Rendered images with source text
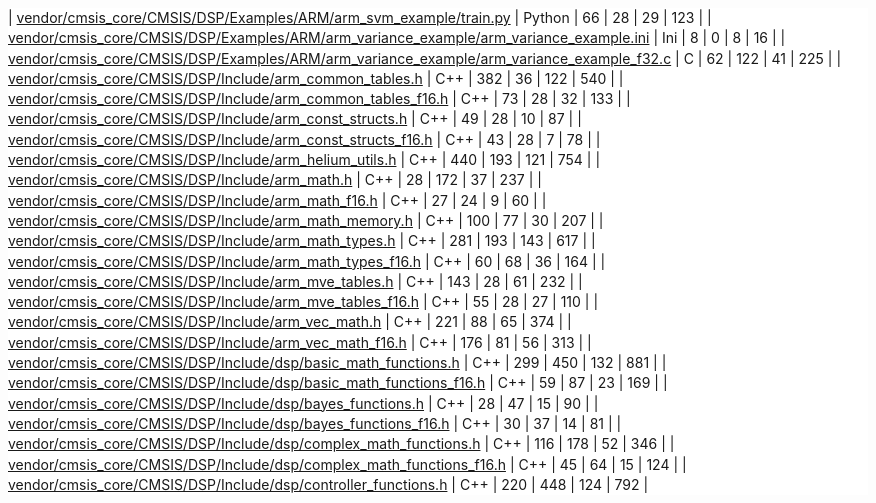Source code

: | [vendor/cmsis_core/CMSIS/DSP/Examples/ARM/arm_svm_example/train.py](/vendor/cmsis_core/CMSIS/DSP/Examples/ARM/arm_svm_example/train.py) | Python | 66 | 28 | 29 | 123 |
| [vendor/cmsis_core/CMSIS/DSP/Examples/ARM/arm_variance_example/arm_variance_example.ini](/vendor/cmsis_core/CMSIS/DSP/Examples/ARM/arm_variance_example/arm_variance_example.ini) | Ini | 8 | 0 | 8 | 16 |
| [vendor/cmsis_core/CMSIS/DSP/Examples/ARM/arm_variance_example/arm_variance_example_f32.c](/vendor/cmsis_core/CMSIS/DSP/Examples/ARM/arm_variance_example/arm_variance_example_f32.c) | C | 62 | 122 | 41 | 225 |
| [vendor/cmsis_core/CMSIS/DSP/Include/arm_common_tables.h](/vendor/cmsis_core/CMSIS/DSP/Include/arm_common_tables.h) | C++ | 382 | 36 | 122 | 540 |
| [vendor/cmsis_core/CMSIS/DSP/Include/arm_common_tables_f16.h](/vendor/cmsis_core/CMSIS/DSP/Include/arm_common_tables_f16.h) | C++ | 73 | 28 | 32 | 133 |
| [vendor/cmsis_core/CMSIS/DSP/Include/arm_const_structs.h](/vendor/cmsis_core/CMSIS/DSP/Include/arm_const_structs.h) | C++ | 49 | 28 | 10 | 87 |
| [vendor/cmsis_core/CMSIS/DSP/Include/arm_const_structs_f16.h](/vendor/cmsis_core/CMSIS/DSP/Include/arm_const_structs_f16.h) | C++ | 43 | 28 | 7 | 78 |
| [vendor/cmsis_core/CMSIS/DSP/Include/arm_helium_utils.h](/vendor/cmsis_core/CMSIS/DSP/Include/arm_helium_utils.h) | C++ | 440 | 193 | 121 | 754 |
| [vendor/cmsis_core/CMSIS/DSP/Include/arm_math.h](/vendor/cmsis_core/CMSIS/DSP/Include/arm_math.h) | C++ | 28 | 172 | 37 | 237 |
| [vendor/cmsis_core/CMSIS/DSP/Include/arm_math_f16.h](/vendor/cmsis_core/CMSIS/DSP/Include/arm_math_f16.h) | C++ | 27 | 24 | 9 | 60 |
| [vendor/cmsis_core/CMSIS/DSP/Include/arm_math_memory.h](/vendor/cmsis_core/CMSIS/DSP/Include/arm_math_memory.h) | C++ | 100 | 77 | 30 | 207 |
| [vendor/cmsis_core/CMSIS/DSP/Include/arm_math_types.h](/vendor/cmsis_core/CMSIS/DSP/Include/arm_math_types.h) | C++ | 281 | 193 | 143 | 617 |
| [vendor/cmsis_core/CMSIS/DSP/Include/arm_math_types_f16.h](/vendor/cmsis_core/CMSIS/DSP/Include/arm_math_types_f16.h) | C++ | 60 | 68 | 36 | 164 |
| [vendor/cmsis_core/CMSIS/DSP/Include/arm_mve_tables.h](/vendor/cmsis_core/CMSIS/DSP/Include/arm_mve_tables.h) | C++ | 143 | 28 | 61 | 232 |
| [vendor/cmsis_core/CMSIS/DSP/Include/arm_mve_tables_f16.h](/vendor/cmsis_core/CMSIS/DSP/Include/arm_mve_tables_f16.h) | C++ | 55 | 28 | 27 | 110 |
| [vendor/cmsis_core/CMSIS/DSP/Include/arm_vec_math.h](/vendor/cmsis_core/CMSIS/DSP/Include/arm_vec_math.h) | C++ | 221 | 88 | 65 | 374 |
| [vendor/cmsis_core/CMSIS/DSP/Include/arm_vec_math_f16.h](/vendor/cmsis_core/CMSIS/DSP/Include/arm_vec_math_f16.h) | C++ | 176 | 81 | 56 | 313 |
| [vendor/cmsis_core/CMSIS/DSP/Include/dsp/basic_math_functions.h](/vendor/cmsis_core/CMSIS/DSP/Include/dsp/basic_math_functions.h) | C++ | 299 | 450 | 132 | 881 |
| [vendor/cmsis_core/CMSIS/DSP/Include/dsp/basic_math_functions_f16.h](/vendor/cmsis_core/CMSIS/DSP/Include/dsp/basic_math_functions_f16.h) | C++ | 59 | 87 | 23 | 169 |
| [vendor/cmsis_core/CMSIS/DSP/Include/dsp/bayes_functions.h](/vendor/cmsis_core/CMSIS/DSP/Include/dsp/bayes_functions.h) | C++ | 28 | 47 | 15 | 90 |
| [vendor/cmsis_core/CMSIS/DSP/Include/dsp/bayes_functions_f16.h](/vendor/cmsis_core/CMSIS/DSP/Include/dsp/bayes_functions_f16.h) | C++ | 30 | 37 | 14 | 81 |
| [vendor/cmsis_core/CMSIS/DSP/Include/dsp/complex_math_functions.h](/vendor/cmsis_core/CMSIS/DSP/Include/dsp/complex_math_functions.h) | C++ | 116 | 178 | 52 | 346 |
| [vendor/cmsis_core/CMSIS/DSP/Include/dsp/complex_math_functions_f16.h](/vendor/cmsis_core/CMSIS/DSP/Include/dsp/complex_math_functions_f16.h) | C++ | 45 | 64 | 15 | 124 |
| [vendor/cmsis_core/CMSIS/DSP/Include/dsp/controller_functions.h](/vendor/cmsis_core/CMSIS/DSP/Include/dsp/controller_functions.h) | C++ | 220 | 448 | 124 | 792 |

*Task objective:* Leave out the images and copy every record above exactly.

*Answer section:*
Source code

: | [vendor/cmsis_core/CMSIS/DSP/Examples/ARM/arm_svm_example/train.py](/vendor/cmsis_core/CMSIS/DSP/Examples/ARM/arm_svm_example/train.py) | Python | 66 | 28 | 29 | 123 |
| [vendor/cmsis_core/CMSIS/DSP/Examples/ARM/arm_variance_example/arm_variance_example.ini](/vendor/cmsis_core/CMSIS/DSP/Examples/ARM/arm_variance_example/arm_variance_example.ini) | Ini | 8 | 0 | 8 | 16 |
| [vendor/cmsis_core/CMSIS/DSP/Examples/ARM/arm_variance_example/arm_variance_example_f32.c](/vendor/cmsis_core/CMSIS/DSP/Examples/ARM/arm_variance_example/arm_variance_example_f32.c) | C | 62 | 122 | 41 | 225 |
| [vendor/cmsis_core/CMSIS/DSP/Include/arm_common_tables.h](/vendor/cmsis_core/CMSIS/DSP/Include/arm_common_tables.h) | C++ | 382 | 36 | 122 | 540 |
| [vendor/cmsis_core/CMSIS/DSP/Include/arm_common_tables_f16.h](/vendor/cmsis_core/CMSIS/DSP/Include/arm_common_tables_f16.h) | C++ | 73 | 28 | 32 | 133 |
| [vendor/cmsis_core/CMSIS/DSP/Include/arm_const_structs.h](/vendor/cmsis_core/CMSIS/DSP/Include/arm_const_structs.h) | C++ | 49 | 28 | 10 | 87 |
| [vendor/cmsis_core/CMSIS/DSP/Include/arm_const_structs_f16.h](/vendor/cmsis_core/CMSIS/DSP/Include/arm_const_structs_f16.h) | C++ | 43 | 28 | 7 | 78 |
| [vendor/cmsis_core/CMSIS/DSP/Include/arm_helium_utils.h](/vendor/cmsis_core/CMSIS/DSP/Include/arm_helium_utils.h) | C++ | 440 | 193 | 121 | 754 |
| [vendor/cmsis_core/CMSIS/DSP/Include/arm_math.h](/vendor/cmsis_core/CMSIS/DSP/Include/arm_math.h) | C++ | 28 | 172 | 37 | 237 |
| [vendor/cmsis_core/CMSIS/DSP/Include/arm_math_f16.h](/vendor/cmsis_core/CMSIS/DSP/Include/arm_math_f16.h) | C++ | 27 | 24 | 9 | 60 |
| [vendor/cmsis_core/CMSIS/DSP/Include/arm_math_memory.h](/vendor/cmsis_core/CMSIS/DSP/Include/arm_math_memory.h) | C++ | 100 | 77 | 30 | 207 |
| [vendor/cmsis_core/CMSIS/DSP/Include/arm_math_types.h](/vendor/cmsis_core/CMSIS/DSP/Include/arm_math_types.h) | C++ | 281 | 193 | 143 | 617 |
| [vendor/cmsis_core/CMSIS/DSP/Include/arm_math_types_f16.h](/vendor/cmsis_core/CMSIS/DSP/Include/arm_math_types_f16.h) | C++ | 60 | 68 | 36 | 164 |
| [vendor/cmsis_core/CMSIS/DSP/Include/arm_mve_tables.h](/vendor/cmsis_core/CMSIS/DSP/Include/arm_mve_tables.h) | C++ | 143 | 28 | 61 | 232 |
| [vendor/cmsis_core/CMSIS/DSP/Include/arm_mve_tables_f16.h](/vendor/cmsis_core/CMSIS/DSP/Include/arm_mve_tables_f16.h) | C++ | 55 | 28 | 27 | 110 |
| [vendor/cmsis_core/CMSIS/DSP/Include/arm_vec_math.h](/vendor/cmsis_core/CMSIS/DSP/Include/arm_vec_math.h) | C++ | 221 | 88 | 65 | 374 |
| [vendor/cmsis_core/CMSIS/DSP/Include/arm_vec_math_f16.h](/vendor/cmsis_core/CMSIS/DSP/Include/arm_vec_math_f16.h) | C++ | 176 | 81 | 56 | 313 |
| [vendor/cmsis_core/CMSIS/DSP/Include/dsp/basic_math_functions.h](/vendor/cmsis_core/CMSIS/DSP/Include/dsp/basic_math_functions.h) | C++ | 299 | 450 | 132 | 881 |
| [vendor/cmsis_core/CMSIS/DSP/Include/dsp/basic_math_functions_f16.h](/vendor/cmsis_core/CMSIS/DSP/Include/dsp/basic_math_functions_f16.h) | C++ | 59 | 87 | 23 | 169 |
| [vendor/cmsis_core/CMSIS/DSP/Include/dsp/bayes_functions.h](/vendor/cmsis_core/CMSIS/DSP/Include/dsp/bayes_functions.h) | C++ | 28 | 47 | 15 | 90 |
| [vendor/cmsis_core/CMSIS/DSP/Include/dsp/bayes_functions_f16.h](/vendor/cmsis_core/CMSIS/DSP/Include/dsp/bayes_functions_f16.h) | C++ | 30 | 37 | 14 | 81 |
| [vendor/cmsis_core/CMSIS/DSP/Include/dsp/complex_math_functions.h](/vendor/cmsis_core/CMSIS/DSP/Include/dsp/complex_math_functions.h) | C++ | 116 | 178 | 52 | 346 |
| [vendor/cmsis_core/CMSIS/DSP/Include/dsp/complex_math_functions_f16.h](/vendor/cmsis_core/CMSIS/DSP/Include/dsp/complex_math_functions_f16.h) | C++ | 45 | 64 | 15 | 124 |
| [vendor/cmsis_core/CMSIS/DSP/Include/dsp/controller_functions.h](/vendor/cmsis_core/CMSIS/DSP/Include/dsp/controller_functions.h) | C++ | 220 | 448 | 124 | 792 |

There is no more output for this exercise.